WHAT THE TASK ASKS
Exactly how many lines in the entries contain "statutory"? Give that number alone.

Transcribed page contents
########################################
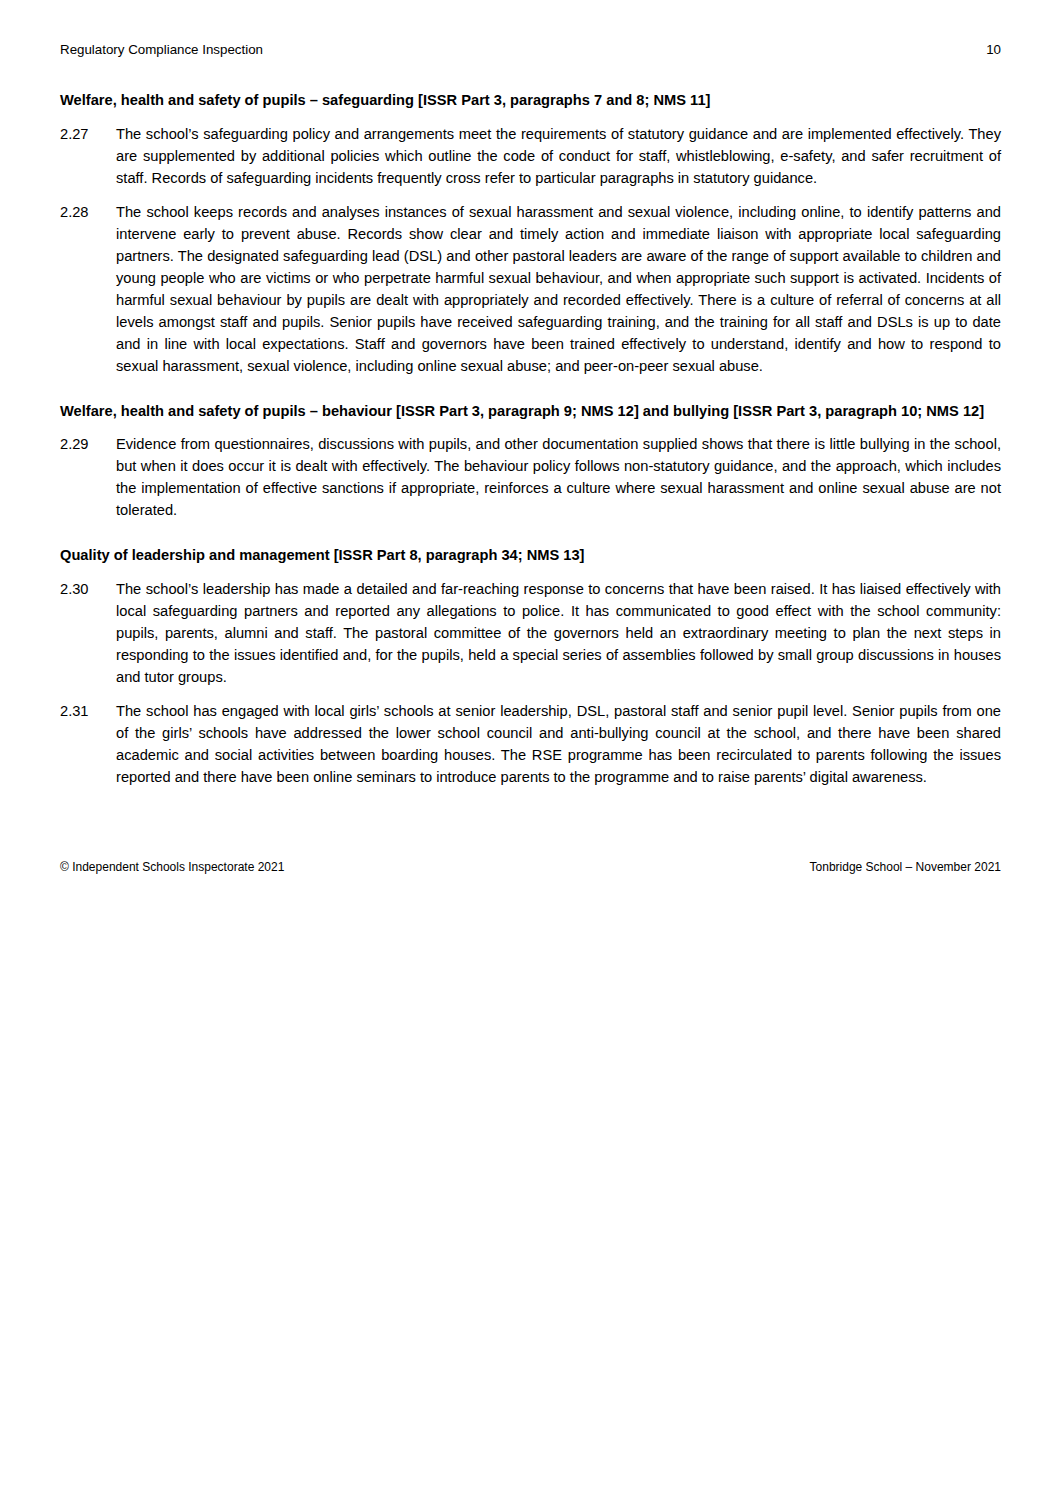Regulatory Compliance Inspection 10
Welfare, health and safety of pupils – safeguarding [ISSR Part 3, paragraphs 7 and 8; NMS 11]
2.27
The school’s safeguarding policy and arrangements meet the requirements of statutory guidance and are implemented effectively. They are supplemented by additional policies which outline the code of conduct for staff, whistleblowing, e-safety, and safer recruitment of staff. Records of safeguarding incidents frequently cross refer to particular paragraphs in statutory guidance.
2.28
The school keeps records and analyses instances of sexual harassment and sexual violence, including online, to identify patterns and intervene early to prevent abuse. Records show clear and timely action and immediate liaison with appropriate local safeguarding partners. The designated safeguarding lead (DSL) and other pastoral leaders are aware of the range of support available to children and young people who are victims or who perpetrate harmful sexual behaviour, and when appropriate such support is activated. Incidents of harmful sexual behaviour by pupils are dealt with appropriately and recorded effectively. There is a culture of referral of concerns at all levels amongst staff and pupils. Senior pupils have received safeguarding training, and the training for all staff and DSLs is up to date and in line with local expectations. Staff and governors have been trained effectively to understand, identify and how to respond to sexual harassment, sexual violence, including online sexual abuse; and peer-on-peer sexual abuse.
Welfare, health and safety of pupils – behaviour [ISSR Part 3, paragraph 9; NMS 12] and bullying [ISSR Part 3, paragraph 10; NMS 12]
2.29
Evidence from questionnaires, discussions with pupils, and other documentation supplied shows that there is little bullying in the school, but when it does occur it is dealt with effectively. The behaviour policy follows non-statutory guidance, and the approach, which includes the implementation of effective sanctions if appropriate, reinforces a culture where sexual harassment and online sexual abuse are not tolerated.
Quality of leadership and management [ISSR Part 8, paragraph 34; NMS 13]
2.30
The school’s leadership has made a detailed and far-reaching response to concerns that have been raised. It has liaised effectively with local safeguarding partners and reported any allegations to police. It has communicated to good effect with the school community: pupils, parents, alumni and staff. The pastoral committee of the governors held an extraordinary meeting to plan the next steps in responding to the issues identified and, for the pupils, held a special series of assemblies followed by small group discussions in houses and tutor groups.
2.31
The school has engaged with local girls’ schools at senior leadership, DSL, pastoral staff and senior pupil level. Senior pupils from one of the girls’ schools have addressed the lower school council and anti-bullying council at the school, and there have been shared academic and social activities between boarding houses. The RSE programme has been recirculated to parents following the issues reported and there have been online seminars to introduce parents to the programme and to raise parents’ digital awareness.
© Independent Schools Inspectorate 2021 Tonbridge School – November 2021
########################################
TASK ANSWER
2